Newmont Corporation (NYSE: NEM) (TSX: NGT) recently announced full year and fourth quarter 2020 results. 2020 HIGHLIGHTS were: Produced 5.9 million attributable ounces of gold and over 1 million attributable gold equivalent ounces of co-products, gold CAS* of $756 per ounce, and gold AISC* of $1,045 per ounce achieving 2020 full-year guidance; Generated record $4.9 billion of cash from continuing operations and $3.6 billion of Free Cash Flow (97% attributable to Newmont); Ended the year with $5.5 billion of consolidated cash and $8.5 billion of liquidity with a net debt to adjusted EBITDA* ratio of 0.2x; Announced industry-leading dividend framework and declared fourth quarter dividend of $0.55 per share, an increase of 38 percent over the prior quarter and a total declared dividend for 2020 of $1.45 per share**; Completed the 2020 $1 billion share-repurchase program and recently announced a new $1 billion share-repurchase program; Delivered over $2.7 billion to shareholders through dividends and share buybacks in 2019 and 2020; Achieved best safety performance in the Company’s history, focusing on fatality risks across our business; Recognized as top-ranked gold miner for the sixth consecutive year in DJSI Index, announced industry-leading climate targets for greenhouse gas emissions and committed $500 million over 5 years to climate change initiatives; Reported industry-leading reserves of over 94 million ounces of gold mineral reserves and 65 million ounces of gold equivalent ounces reserves; and Announced 2021 outlook of 6.5 million ounces for 2021, and between 6.2 and 6.7 million ounces through 2023 and between 6.5 and 7.0 million ounces longer-term through 2025.
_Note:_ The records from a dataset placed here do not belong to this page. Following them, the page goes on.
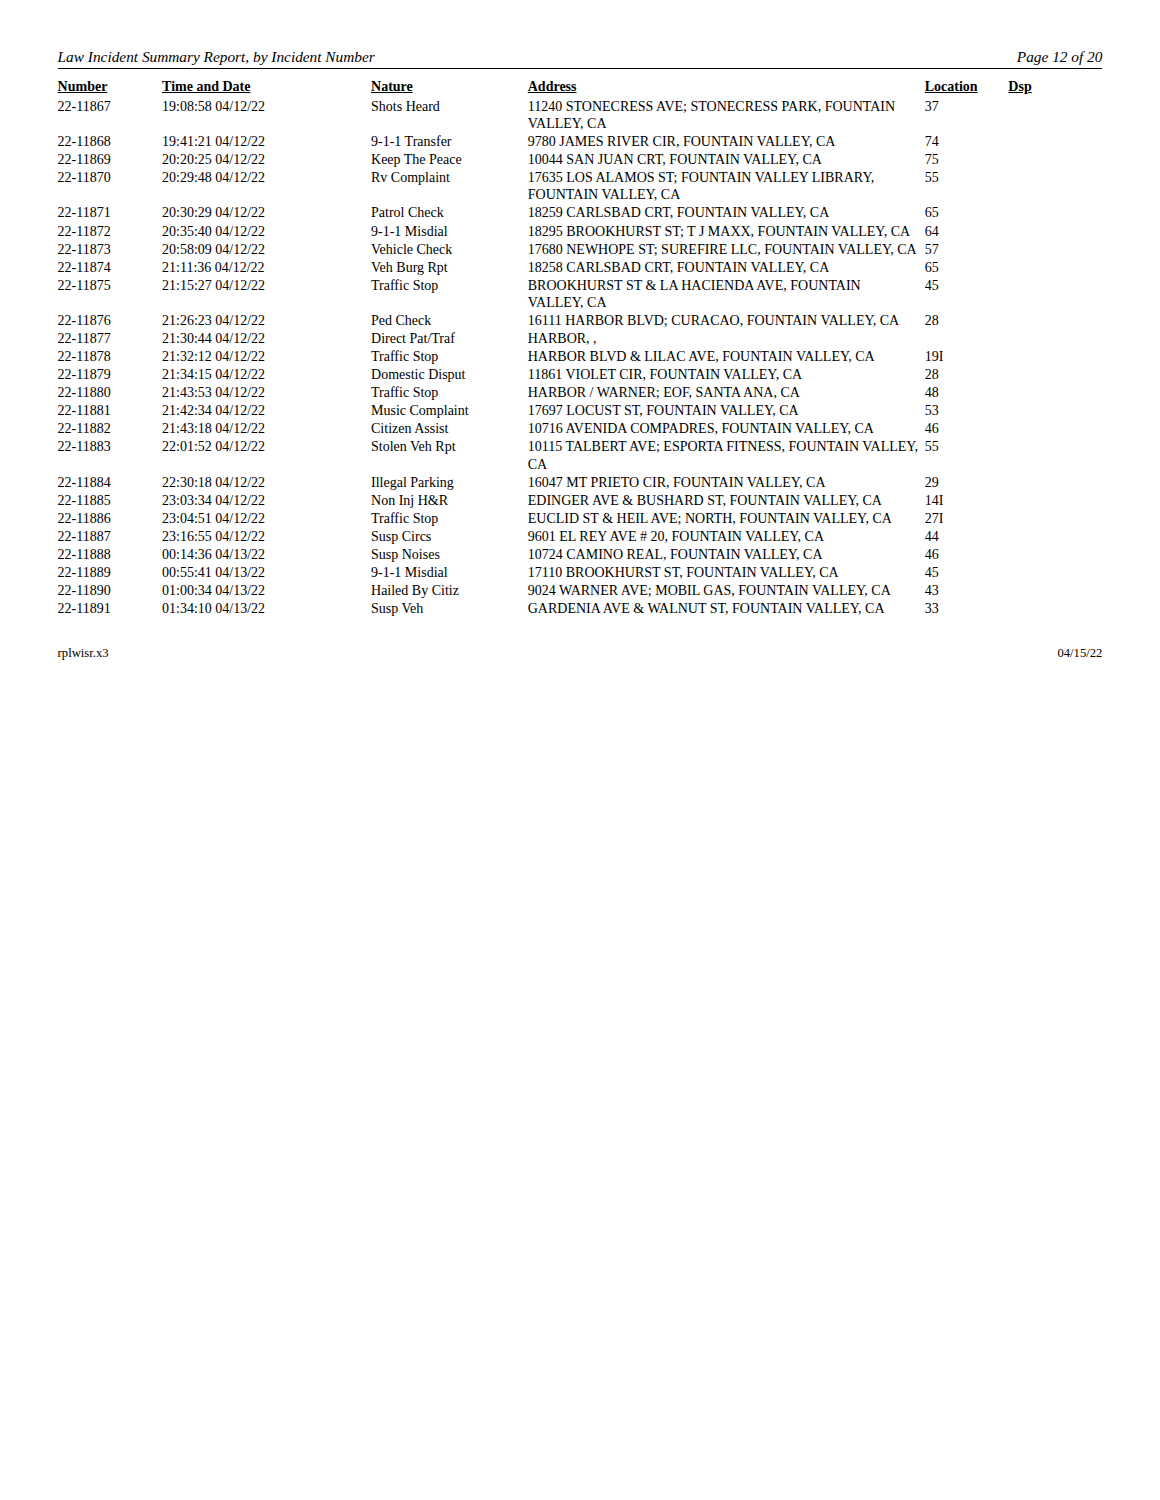Law Incident Summary Report, by Incident Number Page 12 of 20
| Number | Time and Date | Nature | Address | Location | Dsp |
| --- | --- | --- | --- | --- | --- |
| 22-11867 | 19:08:58 04/12/22 | Shots Heard | 11240 STONECRESS AVE; STONECRESS PARK, FOUNTAIN VALLEY, CA | 37 | |
| 22-11868 | 19:41:21 04/12/22 | 9-1-1 Transfer | 9780 JAMES RIVER CIR, FOUNTAIN VALLEY, CA | 74 | |
| 22-11869 | 20:20:25 04/12/22 | Keep The Peace | 10044 SAN JUAN CRT, FOUNTAIN VALLEY, CA | 75 | |
| 22-11870 | 20:29:48 04/12/22 | Rv Complaint | 17635 LOS ALAMOS ST; FOUNTAIN VALLEY LIBRARY, FOUNTAIN VALLEY, CA | 55 | |
| 22-11871 | 20:30:29 04/12/22 | Patrol Check | 18259 CARLSBAD CRT, FOUNTAIN VALLEY, CA | 65 | |
| 22-11872 | 20:35:40 04/12/22 | 9-1-1 Misdial | 18295 BROOKHURST ST; T J MAXX, FOUNTAIN VALLEY, CA | 64 | |
| 22-11873 | 20:58:09 04/12/22 | Vehicle Check | 17680 NEWHOPE ST; SUREFIRE LLC, FOUNTAIN VALLEY, CA | 57 | |
| 22-11874 | 21:11:36 04/12/22 | Veh Burg Rpt | 18258 CARLSBAD CRT, FOUNTAIN VALLEY, CA | 65 | |
| 22-11875 | 21:15:27 04/12/22 | Traffic Stop | BROOKHURST ST & LA HACIENDA AVE, FOUNTAIN VALLEY, CA | 45 | |
| 22-11876 | 21:26:23 04/12/22 | Ped Check | 16111 HARBOR BLVD; CURACAO, FOUNTAIN VALLEY, CA | 28 | |
| 22-11877 | 21:30:44 04/12/22 | Direct Pat/Traf | HARBOR, , | | |
| 22-11878 | 21:32:12 04/12/22 | Traffic Stop | HARBOR BLVD & LILAC AVE, FOUNTAIN VALLEY, CA | 19I | |
| 22-11879 | 21:34:15 04/12/22 | Domestic Disput | 11861 VIOLET CIR, FOUNTAIN VALLEY, CA | 28 | |
| 22-11880 | 21:43:53 04/12/22 | Traffic Stop | HARBOR / WARNER; EOF, SANTA ANA, CA | 48 | |
| 22-11881 | 21:42:34 04/12/22 | Music Complaint | 17697 LOCUST ST, FOUNTAIN VALLEY, CA | 53 | |
| 22-11882 | 21:43:18 04/12/22 | Citizen Assist | 10716 AVENIDA COMPADRES, FOUNTAIN VALLEY, CA | 46 | |
| 22-11883 | 22:01:52 04/12/22 | Stolen Veh Rpt | 10115 TALBERT AVE; ESPORTA FITNESS, FOUNTAIN VALLEY, CA | 55 | |
| 22-11884 | 22:30:18 04/12/22 | Illegal Parking | 16047 MT PRIETO CIR, FOUNTAIN VALLEY, CA | 29 | |
| 22-11885 | 23:03:34 04/12/22 | Non Inj H&R | EDINGER AVE & BUSHARD ST, FOUNTAIN VALLEY, CA | 14I | |
| 22-11886 | 23:04:51 04/12/22 | Traffic Stop | EUCLID ST & HEIL AVE; NORTH, FOUNTAIN VALLEY, CA | 27I | |
| 22-11887 | 23:16:55 04/12/22 | Susp Circs | 9601 EL REY AVE # 20, FOUNTAIN VALLEY, CA | 44 | |
| 22-11888 | 00:14:36 04/13/22 | Susp Noises | 10724 CAMINO REAL, FOUNTAIN VALLEY, CA | 46 | |
| 22-11889 | 00:55:41 04/13/22 | 9-1-1 Misdial | 17110 BROOKHURST ST, FOUNTAIN VALLEY, CA | 45 | |
| 22-11890 | 01:00:34 04/13/22 | Hailed By Citiz | 9024 WARNER AVE; MOBIL GAS, FOUNTAIN VALLEY, CA | 43 | |
| 22-11891 | 01:34:10 04/13/22 | Susp Veh | GARDENIA AVE & WALNUT ST, FOUNTAIN VALLEY, CA | 33 | |
rplwisr.x3 04/15/22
Hecla Mining Company (NYSE: HL) recently announced fourth quarter and full year 2020 financial and operating results. HIGHLIGHTS were: Fourth quarter sales of $188.9 million; cash flow from operations of $64.9 million; free cash flow $28.3 million1 net income of $0.8 million; adjusted net income applicable to common shareholders of $13.0 million, or $0.02 per share2; and adjusted EBITDA of $55.8 million; 2020 silver production of 13.5 million ounces, up 7% and gold production of 208,962 ounces, down 23%, from 2019, which was Hecla’s highest annual gold production; 2020 sales of $691.9 million (the highest in the Company’s history); cash flow from operations of $180.8 million; free cash flow of $89.8 million1; adjusted net income applicable to common shareholders of $23.1 million, or $0.04 per share2; net loss of $16.8 million; and adjusted EBITDA of $224.3 million; Third highest silver and gold reserves in Company’s 130-year history despite significant interruptions to 2020 exploration program due to COVID-19; Exploration discoveries at Midas, Casa Berardi, San Sebastian, Heva Hosco, and Kinskuch expect to be further drilled in 2021; Net debt reduction of approximately $81 million, or 17%, from March 31, 2020; Year-end cash position of $130 million, an increase of $67 million from 2019 with the credit facility undrawn; All-Injury Frequency Rate (AIFR) of 1.22 for 2020, lowest in the Company’s history and a reduction of 24% over 2019; Lucky Friday returned to full production levels in the fourth quarter of 2020; and Production guidance increases projected silver production over 2020 production.